_WHAT IS NEEDED_.
Using the data below, return word for word every line from the one holding "exposure_s: 1/1727" down to the one holding "focal_35mm: 126". Leave pictures out.

Camera settings data
- Opening Delimiter -

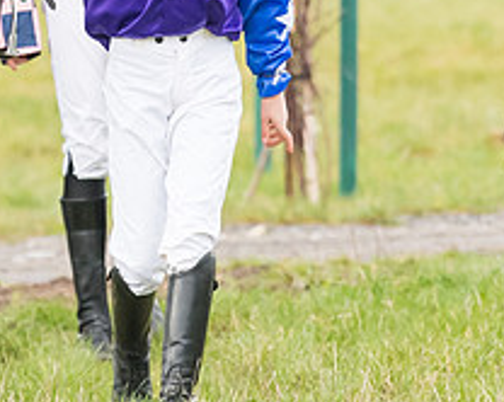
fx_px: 12980
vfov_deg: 1.8
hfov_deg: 2.2
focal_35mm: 871
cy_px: -88
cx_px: -34
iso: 800
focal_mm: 170
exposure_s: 1/1250
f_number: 4
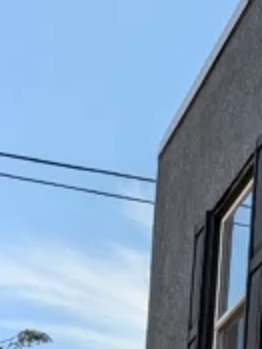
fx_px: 1419
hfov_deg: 9.8
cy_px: 598
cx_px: 534
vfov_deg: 12.9
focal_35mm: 141
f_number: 1.68
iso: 20
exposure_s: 1/630
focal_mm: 6.9
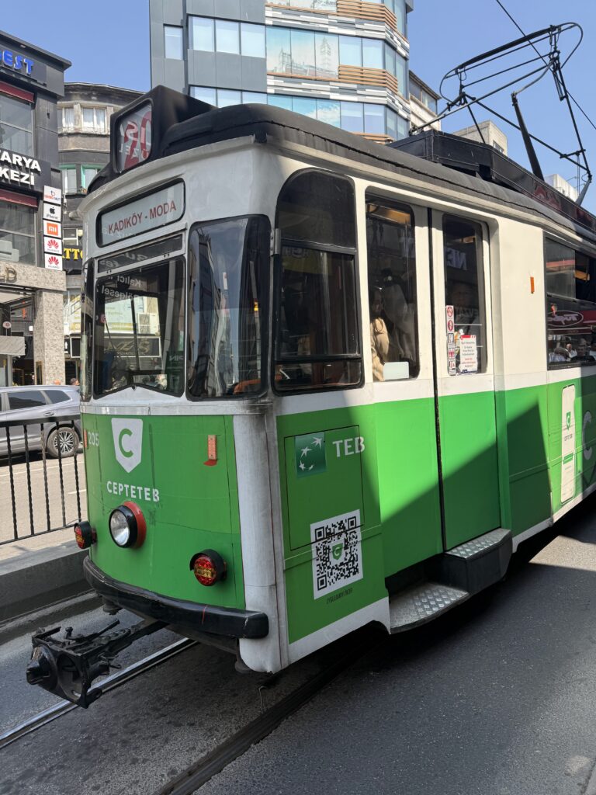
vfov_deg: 71.6
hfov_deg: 56.8
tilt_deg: -0.1
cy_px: 398
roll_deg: +0.9
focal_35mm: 24
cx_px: 298
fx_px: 551
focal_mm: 6.76
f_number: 1.78
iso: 80
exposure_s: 1/1727
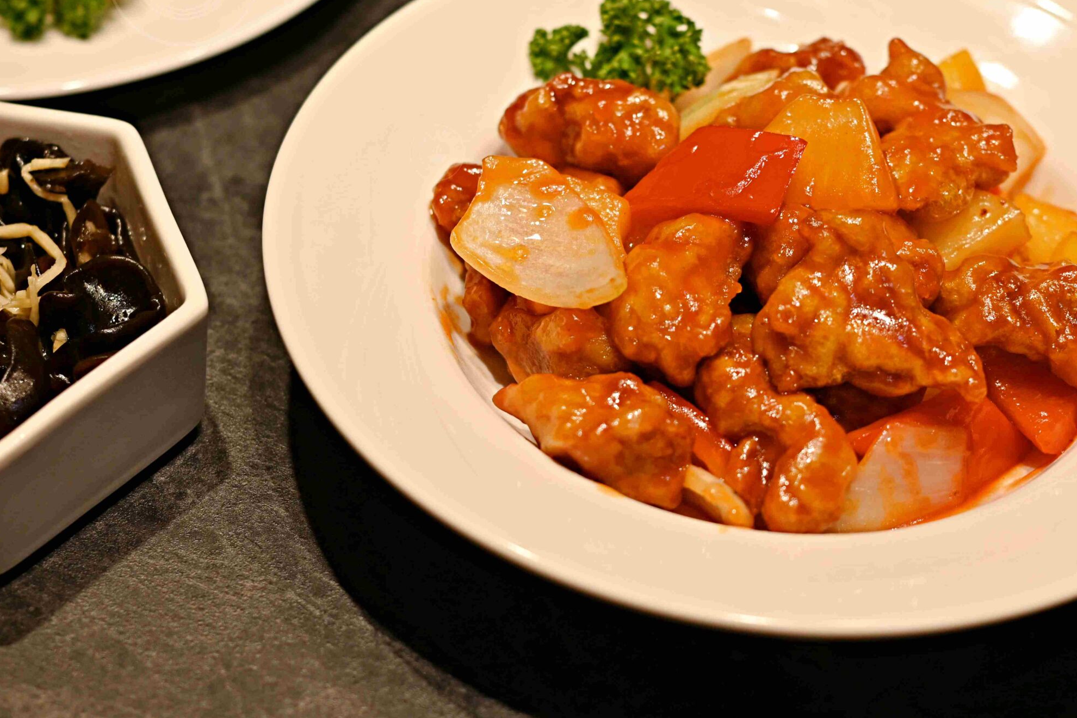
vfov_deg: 14.1
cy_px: 258
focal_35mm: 97
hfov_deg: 21.0
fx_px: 2902
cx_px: 580
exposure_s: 1/200
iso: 100
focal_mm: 50
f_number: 2.8
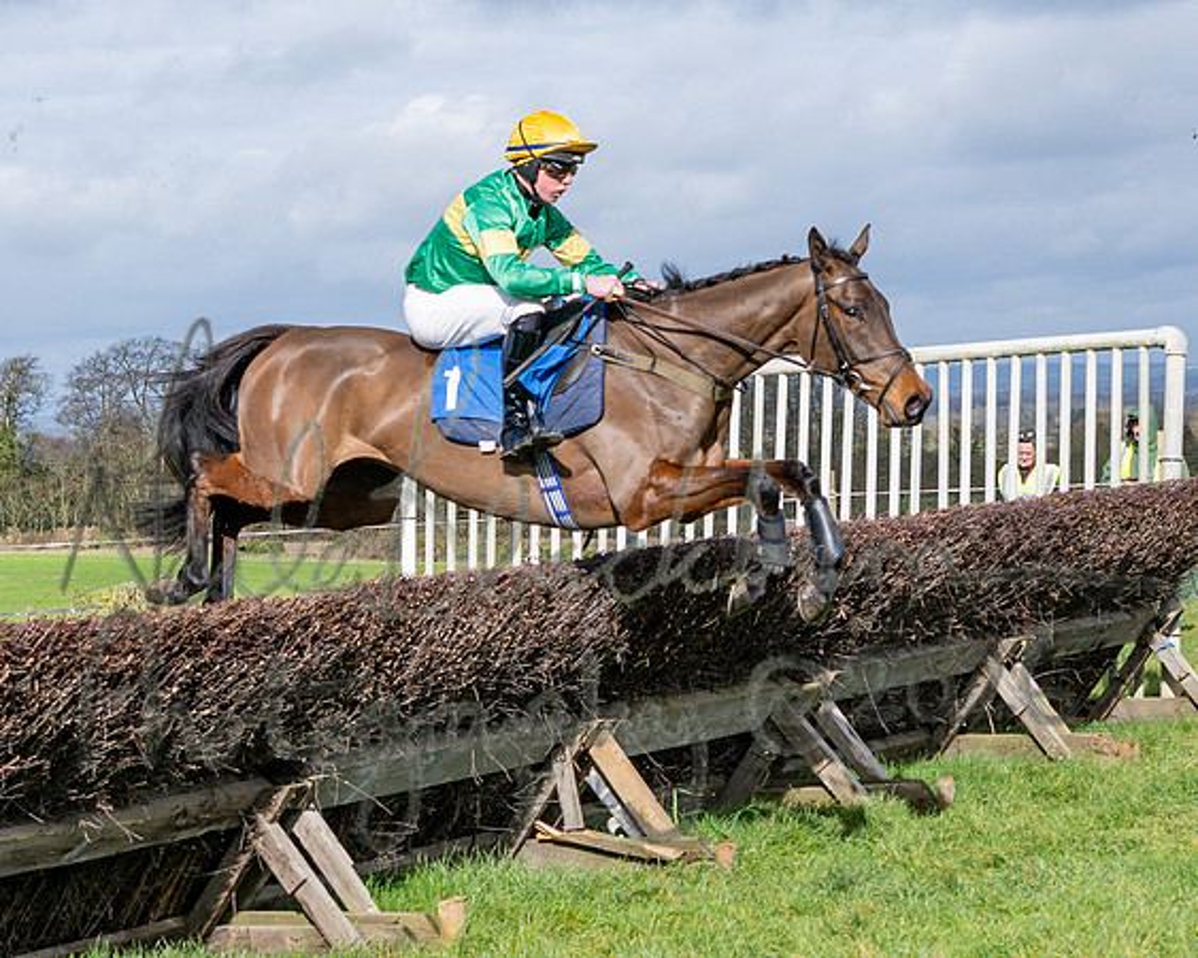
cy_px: 421
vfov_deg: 15.0
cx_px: 485
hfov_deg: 18.7
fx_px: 3627
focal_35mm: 102
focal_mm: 35
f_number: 4
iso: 200
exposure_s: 1/2000
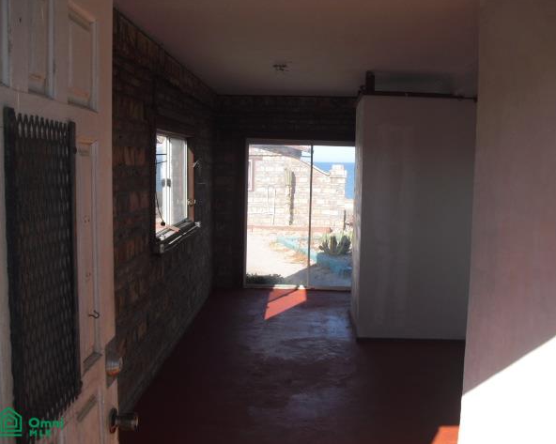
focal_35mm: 38
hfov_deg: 48.0
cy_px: 222
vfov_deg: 39.1
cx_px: 285
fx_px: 625
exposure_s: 1/100
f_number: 7.8
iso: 100
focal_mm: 6.3
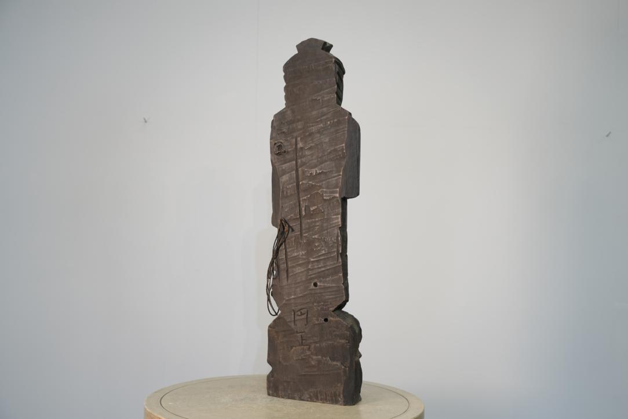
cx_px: 314
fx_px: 768
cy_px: 210
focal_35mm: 44
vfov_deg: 30.5
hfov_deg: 44.5
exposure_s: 1/50
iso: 320
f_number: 4
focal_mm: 44
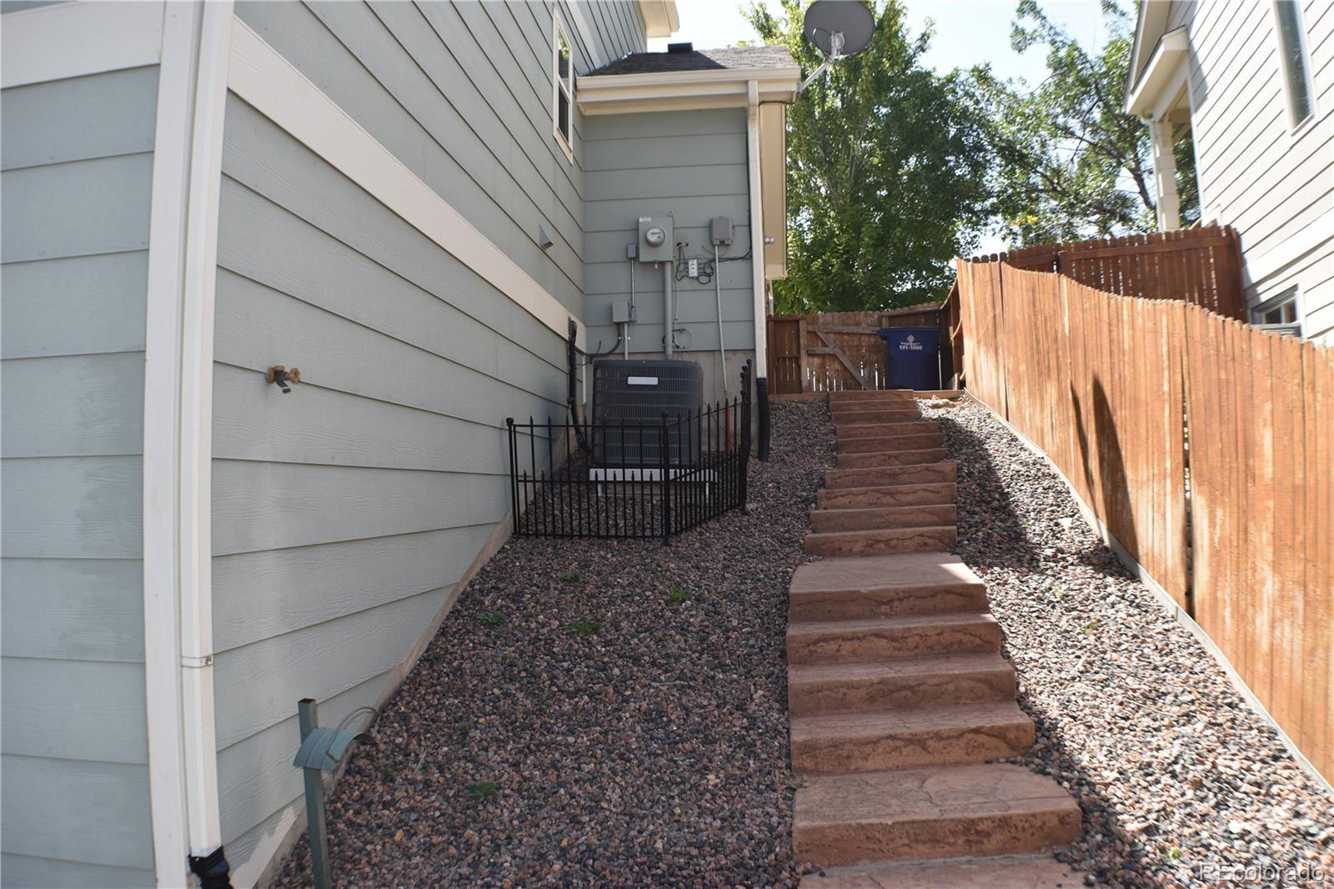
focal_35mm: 38
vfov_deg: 35.5
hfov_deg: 51.3
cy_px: 444
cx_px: 667
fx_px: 1389
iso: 100
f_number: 6.3
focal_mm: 25
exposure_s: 1/160
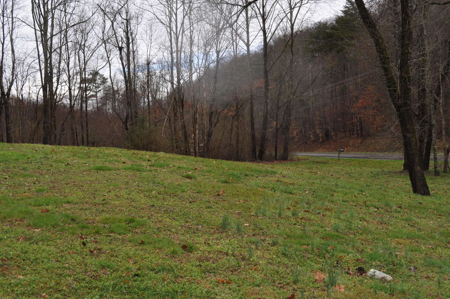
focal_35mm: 42
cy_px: 149
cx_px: 214
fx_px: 524
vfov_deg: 31.8
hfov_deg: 46.4
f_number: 7.1
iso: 200
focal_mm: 26
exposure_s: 1/200
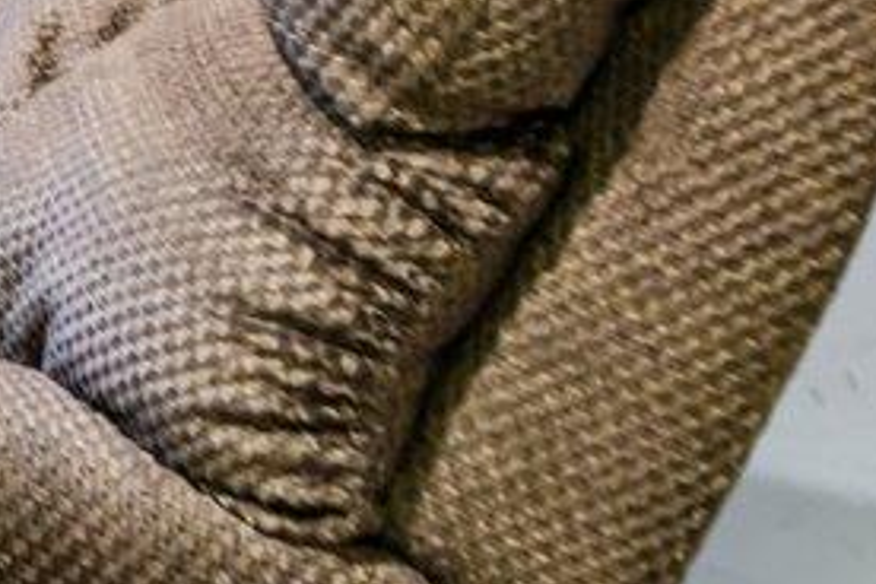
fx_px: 3066
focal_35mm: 126
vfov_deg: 9.0
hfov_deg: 10.6
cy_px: -1106
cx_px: -1844
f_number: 9
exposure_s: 1/1.25
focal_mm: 17
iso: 400
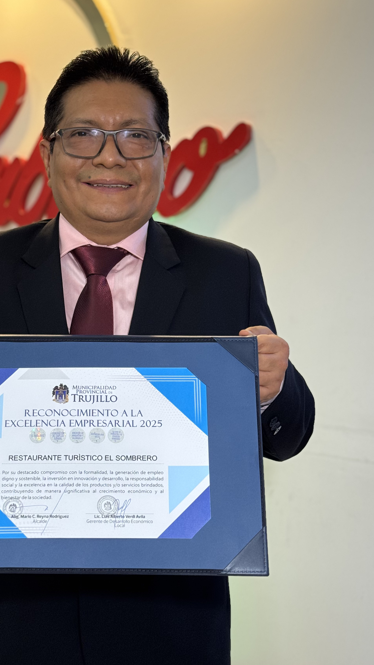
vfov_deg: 33.8
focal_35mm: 62
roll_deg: -0.8
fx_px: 1093
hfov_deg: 19.3
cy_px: 336
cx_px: 108
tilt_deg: -3.6
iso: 80
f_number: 1.78
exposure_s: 1/60
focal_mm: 6.76
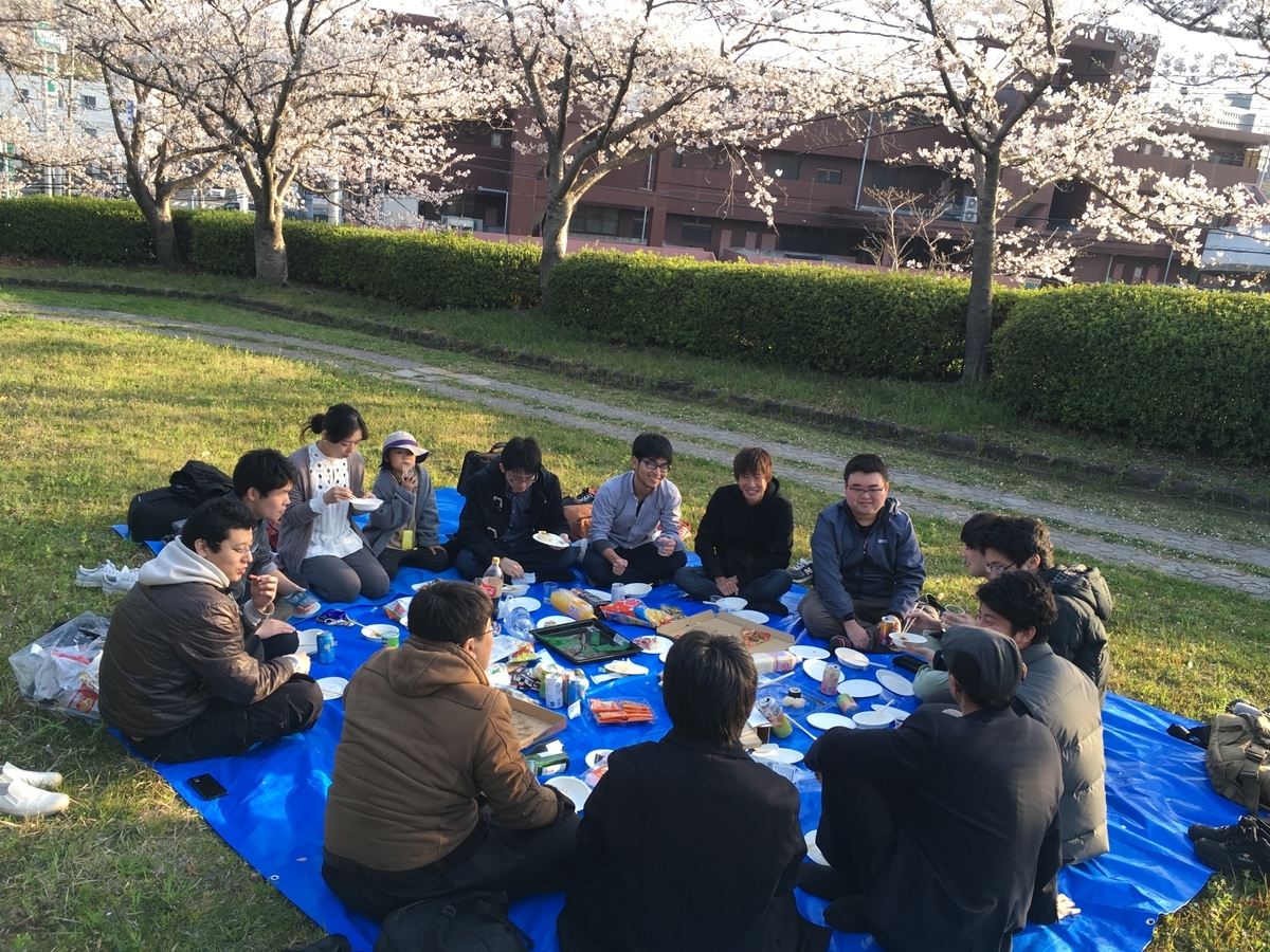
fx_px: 1064
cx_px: 635
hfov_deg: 61.7
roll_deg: -6.1
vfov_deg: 48.2
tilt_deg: -16.7
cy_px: 476
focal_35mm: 29
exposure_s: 1/139
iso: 25
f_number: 2.2
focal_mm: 4.15
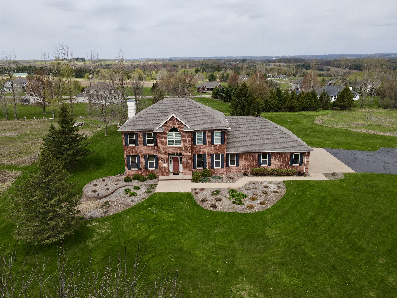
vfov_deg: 56.8
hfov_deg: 71.6
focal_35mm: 24
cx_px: 198
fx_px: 275
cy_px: 149
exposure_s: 1/725
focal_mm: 4.5
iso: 100
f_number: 2.8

- Closing Delimiter -

_RESPONSE TO THE TASK_.
exposure_s: 1/1727
vfov_deg: 14.1
cy_px: 258
focal_35mm: 97
hfov_deg: 21.0
fx_px: 2902
cx_px: 580
exposure_s: 1/200
iso: 100
focal_mm: 50
f_number: 2.8
cy_px: 421
vfov_deg: 15.0
cx_px: 485
hfov_deg: 18.7
fx_px: 3627
focal_35mm: 102
focal_mm: 35
f_number: 4
iso: 200
exposure_s: 1/2000
focal_35mm: 38
hfov_deg: 48.0
cy_px: 222
vfov_deg: 39.1
cx_px: 285
fx_px: 625
exposure_s: 1/100
f_number: 7.8
iso: 100
focal_mm: 6.3
cx_px: 314
fx_px: 768
cy_px: 210
focal_35mm: 44
vfov_deg: 30.5
hfov_deg: 44.5
exposure_s: 1/50
iso: 320
f_number: 4
focal_mm: 44
focal_35mm: 38
vfov_deg: 35.5
hfov_deg: 51.3
cy_px: 444
cx_px: 667
fx_px: 1389
iso: 100
f_number: 6.3
focal_mm: 25
exposure_s: 1/160
focal_35mm: 42
cy_px: 149
cx_px: 214
fx_px: 524
vfov_deg: 31.8
hfov_deg: 46.4
f_number: 7.1
iso: 200
focal_mm: 26
exposure_s: 1/200
fx_px: 3066
focal_35mm: 126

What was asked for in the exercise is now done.